In Abilene, you sometimes find bits of April sprinkled into winter months like January. Today is one of those days, and I took advantage of the welcome sunshine during my lunch break. While walking the track around ACU, my mind wandered the realm of metaphor - that wondrous literary device that bests lengthy expositions with a simple image. I've recently discovered that finding a metaphor to describe my feelings or situation at any given point is extremely satisfying, opening new doors of self-understanding in a way that other descriptions can't. Anyway, here's the metaphor that really stuck with me today.
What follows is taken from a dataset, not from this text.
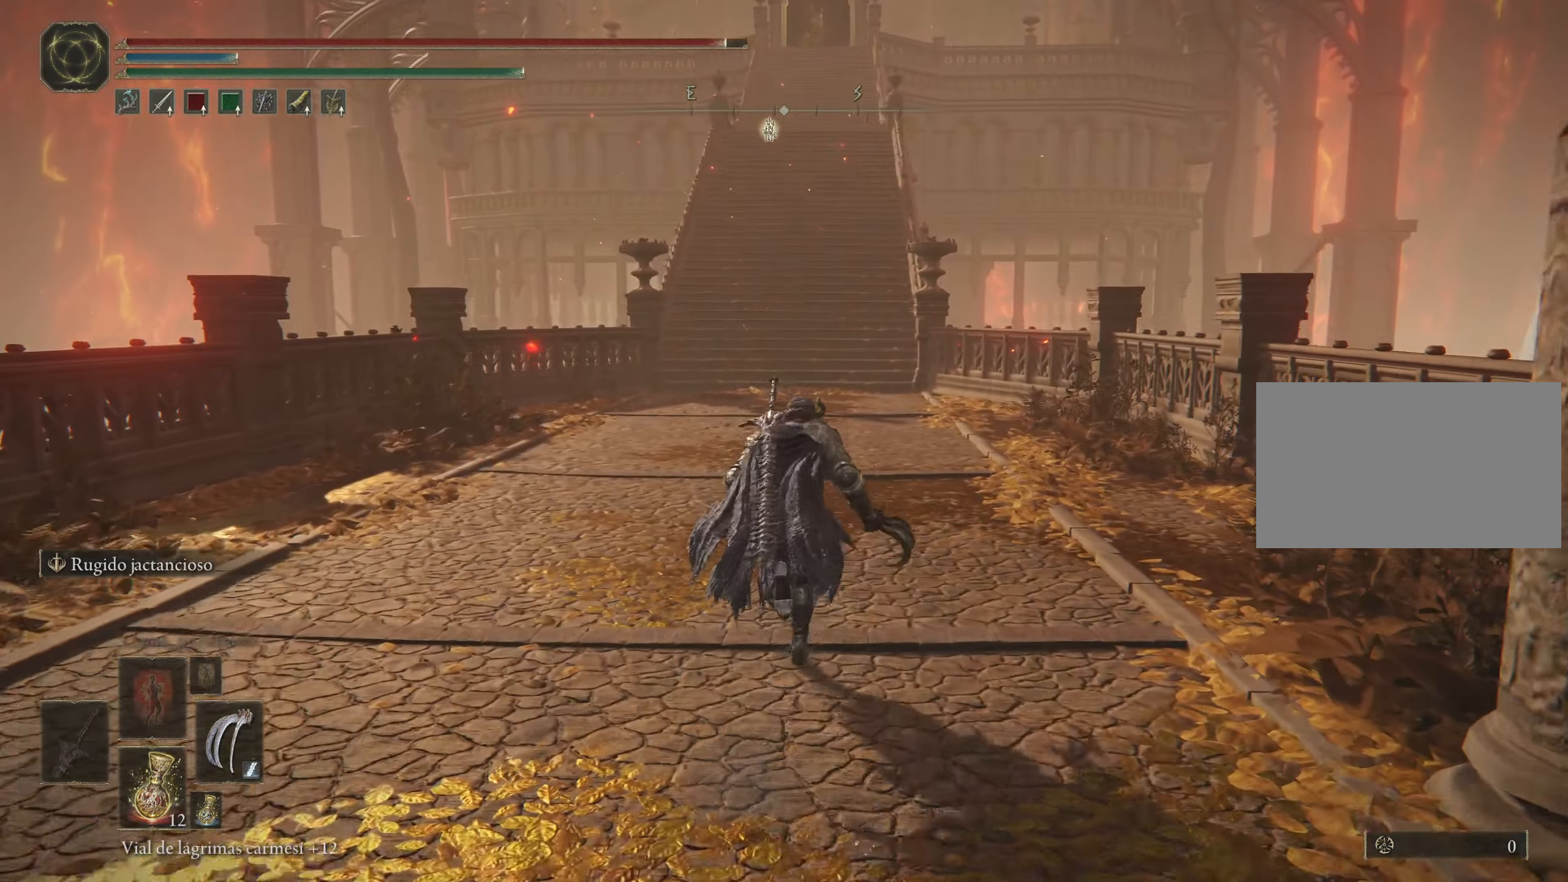
{"keys": ["space", "w"], "mouse": [], "events": []}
One thing that I love about reading patristic writers is that they have immersed themselves so deeply in the Scriptures that biblical images and phrases pour freely from their pens and saturate their writing. Some of this is intentional, but some is subconscious. They wield biblical allusions freely, imaginatively, and even playfully - far more creatively than my historical criticism trained mind can begin to fathom. Sometimes the allusions are so subtle that I skim right over them without noticing. Whatever the outcome, for these patristic writers the text has a life that's not quite bound by its original context so that it takes on new meaning and significance in the author's situation. I'm not about to throw cautions about original context to the wind, but I still think there's something beautiful and inspiring about the lively patristic use of the Bible. I'd like for Scripture to capture my imagination that way (instead of quotes from the latest Office episode!).
These patristic writers use Scripture the way a woman quilting by hand works thread in and out of the material. Sometimes the thread is barely visible, even intentionally hidden from sight, but nonetheless it is that which holds the whole tapestry together. However beautiful the material and design may be, the small, careful stitches combine to form the pattern that gives the quilt its appealing texture. In such a way the Scriptures are woven into patristic writings, holding them together, adorning them.
Lord, though life sometimes hands us what seem to be random pieces of material, may your life-giving Word be the thread that binds it all together, bringing order, beauty and texture to our otherwise jumbled existence.